### What the task requires
Copy everything in the listing below word for word, apart from any images.

### Material provided
▼
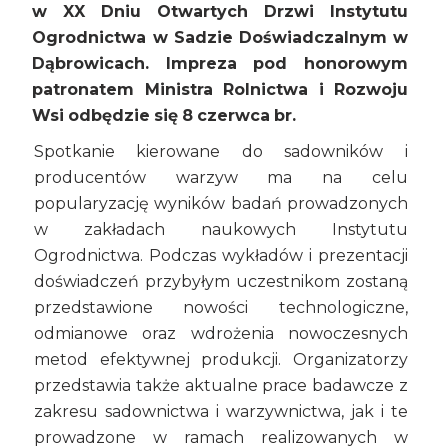
w XX Dniu Otwartych Drzwi Instytutu
Ogrodnictwa w Sadzie Doświadczalnym w
Dąbrowicach. Impreza pod honorowym
patronatem Ministra Rolnictwa i Rozwoju
Wsi odbędzie się 8 czerwca br.
Spotkanie kierowane do sadowników i
producentów warzyw ma na celu
popularyzację wyników badań prowadzonych
w zakładach naukowych Instytutu
Ogrodnictwa. Podczas wykładów i prezentacji
doświadczeń przybyłym uczestnikom zostaną
przedstawione nowości technologiczne,
odmianowe oraz wdrożenia nowoczesnych
metod efektywnej produkcji. Organizatorzy
przedstawia także aktualne prace badawcze z
zakresu sadownictwa i warzywnictwa, jak i te
prowadzone w ramach realizowanych w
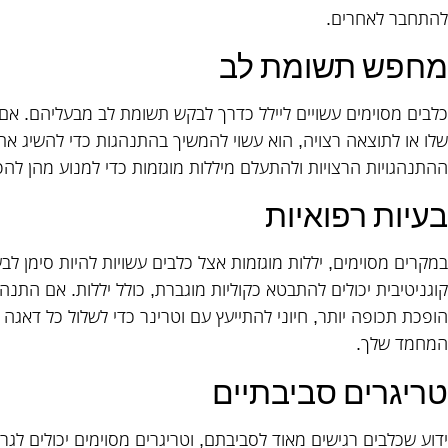
להתחבר לאחרים.
מחפש תשומת לב
כלבים מסוימים עשויים ליילל כדרך לבקש תשומת לב מבעליהם. אם
שלו או לתוצאה רצויה, הוא עשוי להמשיך בהתנהגות כדי להשיג את 
ההתנהגויות הרצויות ולהתעלם מיללות מוגזמות כדי למנוע מהן לה
בעיות רפואיות
במקרים מסוימים, יללות מוגזמות אצל כלבים עשויות להיות סימן לבעי
קוגניטיבית יכולים להתבטא כקוליות מוגברת, כולל יללות. אם הת
הופכת תכופה יותר, חיוני להתייעץ עם וטרינר כדי לשלול כל דאג
המחמד שלך.
טריגרים סביבתיים
ידוע שכלבים רגישים מאוד לסביבתם, וטריגרים מסוימים יכולים לגרו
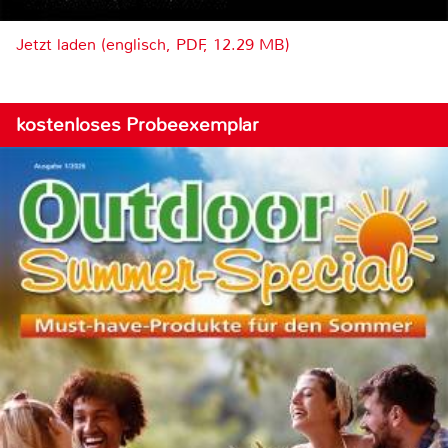
Jetzt laden (englisch, PDF, 12.29 MB)
kostenloses Probeexemplar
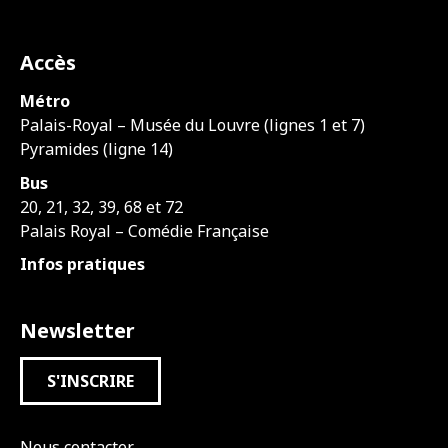
Accès
Métro
Palais-Royal – Musée du Louvre (lignes 1 et 7)
Pyramides (ligne 14)
Bus
20, 21, 32, 39, 68 et 72
Palais Royal – Comédie Française
Infos pratiques
Newsletter
S'INSCRIRE
Nous contacter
▲
### Solved problem
w XX Dniu Otwartych Drzwi Instytutu
Ogrodnictwa w Sadzie Doświadczalnym w
Dąbrowicach. Impreza pod honorowym
patronatem Ministra Rolnictwa i Rozwoju
Wsi odbędzie się 8 czerwca br.
Spotkanie kierowane do sadowników i
producentów warzyw ma na celu
popularyzację wyników badań prowadzonych
w zakładach naukowych Instytutu
Ogrodnictwa. Podczas wykładów i prezentacji
doświadczeń przybyłym uczestnikom zostaną
przedstawione nowości technologiczne,
odmianowe oraz wdrożenia nowoczesnych
metod efektywnej produkcji. Organizatorzy
przedstawia także aktualne prace badawcze z
zakresu sadownictwa i warzywnictwa, jak i te
prowadzone w ramach realizowanych w
להתחבר לאחרים.
מחפש תשומת לב
כלבים מסוימים עשויים ליילל כדרך לבקש תשומת לב מבעליהם. אם
שלו או לתוצאה רצויה, הוא עשוי להמשיך בהתנהגות כדי להשיג את 
ההתנהגויות הרצויות ולהתעלם מיללות מוגזמות כדי למנוע מהן לה
בעיות רפואיות
במקרים מסוימים, יללות מוגזמות אצל כלבים עשויות להיות סימן לבעי
קוגניטיבית יכולים להתבטא כקוליות מוגברת, כולל יללות. אם הת
הופכת תכופה יותר, חיוני להתייעץ עם וטרינר כדי לשלול כל דאג
המחמד שלך.
טריגרים סביבתיים
ידוע שכלבים רגישים מאוד לסביבתם, וטריגרים מסוימים יכולים לגרו
Jetzt laden (englisch, PDF, 12.29 MB)
kostenloses Probeexemplar
Accès
Métro
Palais-Royal – Musée du Louvre (lignes 1 et 7)
Pyramides (ligne 14)
Bus
20, 21, 32, 39, 68 et 72
Palais Royal – Comédie Française
Infos pratiques
Newsletter
S'INSCRIRE
Nous contacter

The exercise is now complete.